Pourquoi les assureurs refusent les arrêts de travail
Les refus d'indemnisation pour arrêt de travail sont parmi les litiges les plus fréquents et les plus douloureux. L'assuré est déjà dans une situation de vulnérabilité — malade, parfois sans revenus — et se retrouve à devoir se battre contre son assureur.
Les motifs de refus les plus courants : invocation d'une pathologie préexistante, contestation du lien entre l'arrêt et l'activité professionnelle, et surtout l'avis du médecin-conseil de l'assureur qui contredit celui du médecin traitant.
Le médecin-conseil de l'assureur
Votre assureur a le droit de mandater un médecin-conseil pour évaluer votre état de santé. Ce médecin, bien que soumis au secret médical et au code de déontologie, est rémunéré par l'assureur. Son avis peut différer de celui de votre médecin traitant — et c'est souvent sur cette divergence que repose le refus.
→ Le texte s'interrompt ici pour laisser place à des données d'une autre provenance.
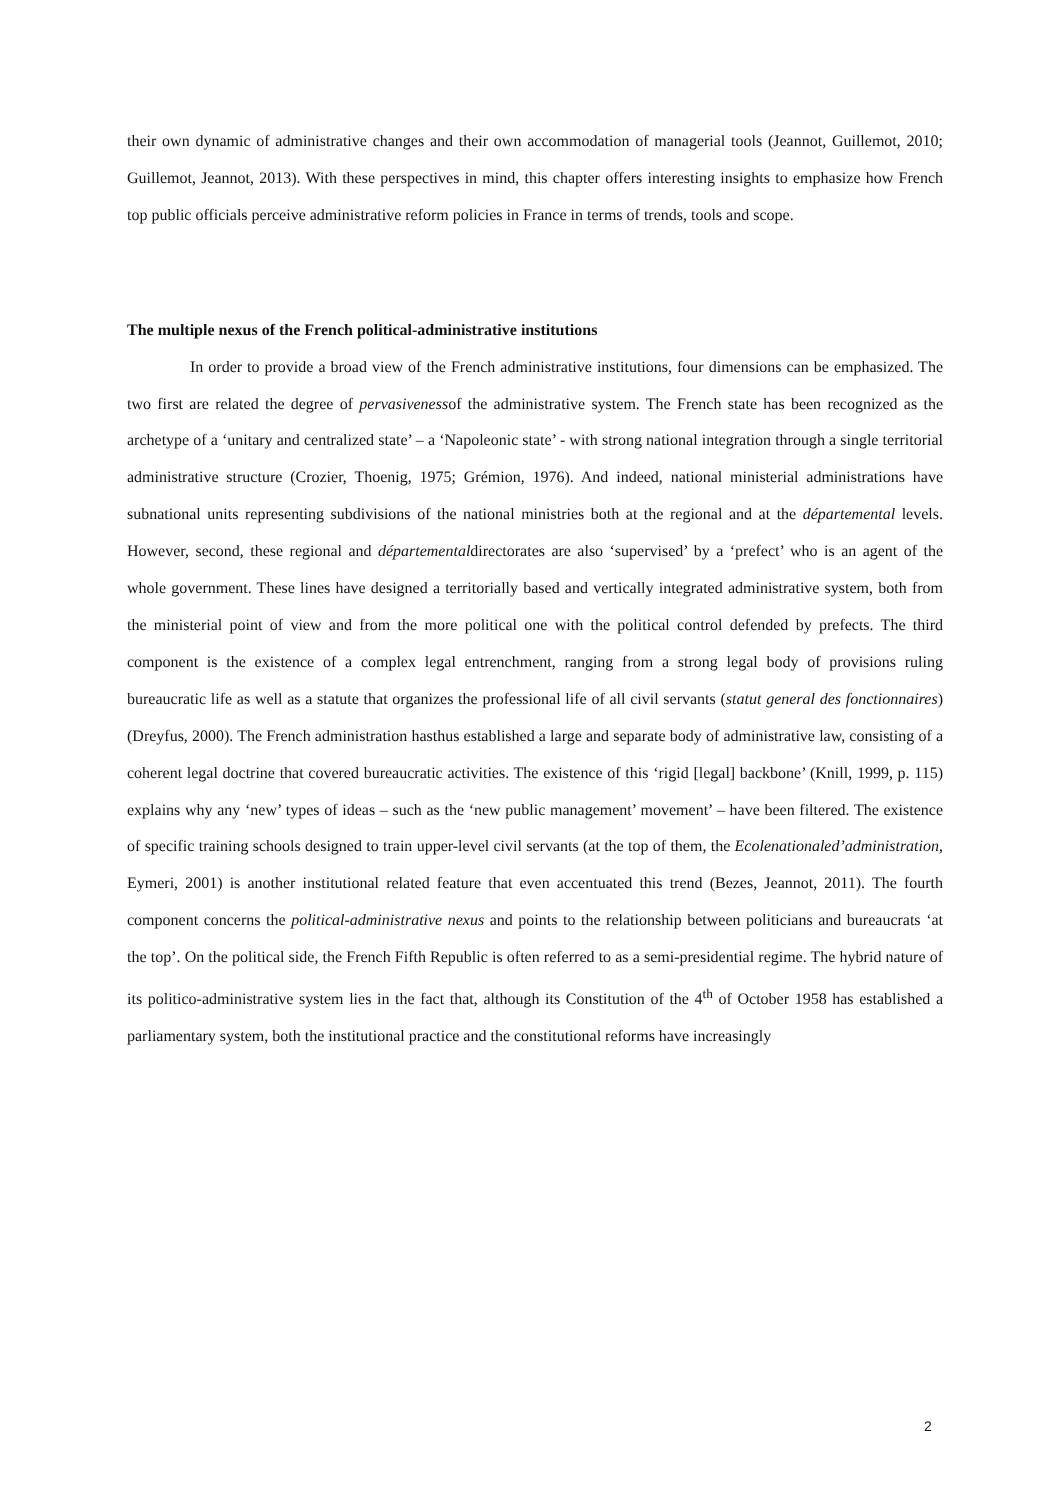their own dynamic of administrative changes and their own accommodation of managerial tools (Jeannot, Guillemot, 2010; Guillemot, Jeannot, 2013). With these perspectives in mind, this chapter offers interesting insights to emphasize how French top public officials perceive administrative reform policies in France in terms of trends, tools and scope.
The multiple nexus of the French political-administrative institutions
In order to provide a broad view of the French administrative institutions, four dimensions can be emphasized. The two first are related the degree of pervasivenessof the administrative system. The French state has been recognized as the archetype of a ‘unitary and centralized state’ – a ‘Napoleonic state’ - with strong national integration through a single territorial administrative structure (Crozier, Thoenig, 1975; Grémion, 1976). And indeed, national ministerial administrations have subnational units representing subdivisions of the national ministries both at the regional and at the départemental levels. However, second, these regional and départementaldirectorates are also ‘supervised’ by a ‘prefect’ who is an agent of the whole government. These lines have designed a territorially based and vertically integrated administrative system, both from the ministerial point of view and from the more political one with the political control defended by prefects. The third component is the existence of a complex legal entrenchment, ranging from a strong legal body of provisions ruling bureaucratic life as well as a statute that organizes the professional life of all civil servants (statut general des fonctionnaires) (Dreyfus, 2000). The French administration hasthus established a large and separate body of administrative law, consisting of a coherent legal doctrine that covered bureaucratic activities. The existence of this ‘rigid [legal] backbone’ (Knill, 1999, p. 115) explains why any ‘new’ types of ideas – such as the ‘new public management’ movement’ – have been filtered. The existence of specific training schools designed to train upper-level civil servants (at the top of them, the Ecolenationaled’administration, Eymeri, 2001) is another institutional related feature that even accentuated this trend (Bezes, Jeannot, 2011). The fourth component concerns the political-administrative nexus and points to the relationship between politicians and bureaucrats ‘at the top’. On the political side, the French Fifth Republic is often referred to as a semi-presidential regime. The hybrid nature of its politico-administrative system lies in the fact that, although its Constitution of the 4<sup>th</sup> of October 1958 has established a parliamentary system, both the institutional practice and the constitutional reforms have increasingly
2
La clause de pathologie préexistante
C'est l'argument favori des assureurs. La logique : si votre arrêt de travail est lié à une pathologie qui existait avant la souscription du contrat, l'assureur peut refuser la prise en charge. Mais cette clause a des limites strictes :
- La pathologie doit avoir été diagnostiquée avant la souscription
- L'assuré doit en avoir eu connaissance et ne pas l'avoir déclarée
- Il faut un lien direct entre la pathologie préexistante et l'arrêt de travail
En pratique, les assureurs invoquent souvent cette clause de manière trop large. Une dépression survenant 3 ans après la souscription n'est pas nécessairement une pathologie préexistante non déclarée.
Les recours disponibles
- Réclamation écrite à votre assureur : Première étape obligatoire. Envoyez un courrier recommandé AR détaillant votre contestation avec les éléments médicaux à l'appui.
- Expertise médicale contradictoire : Demandez dans le même courrier la mise en œuvre de la procédure d'expertise contradictoire prévue par votre contrat.
- Médiateur de l'Assurance : Si la réclamation reste sans réponse ou insatisfaisante après 2 mois, saisissez le Médiateur. Gratuit, délai moyen de 3 mois.
- Recours judiciaire : En dernier ressort, le Tribunal judiciaire peut être saisi. Indispensable de se faire accompagner par un avocat spécialisé.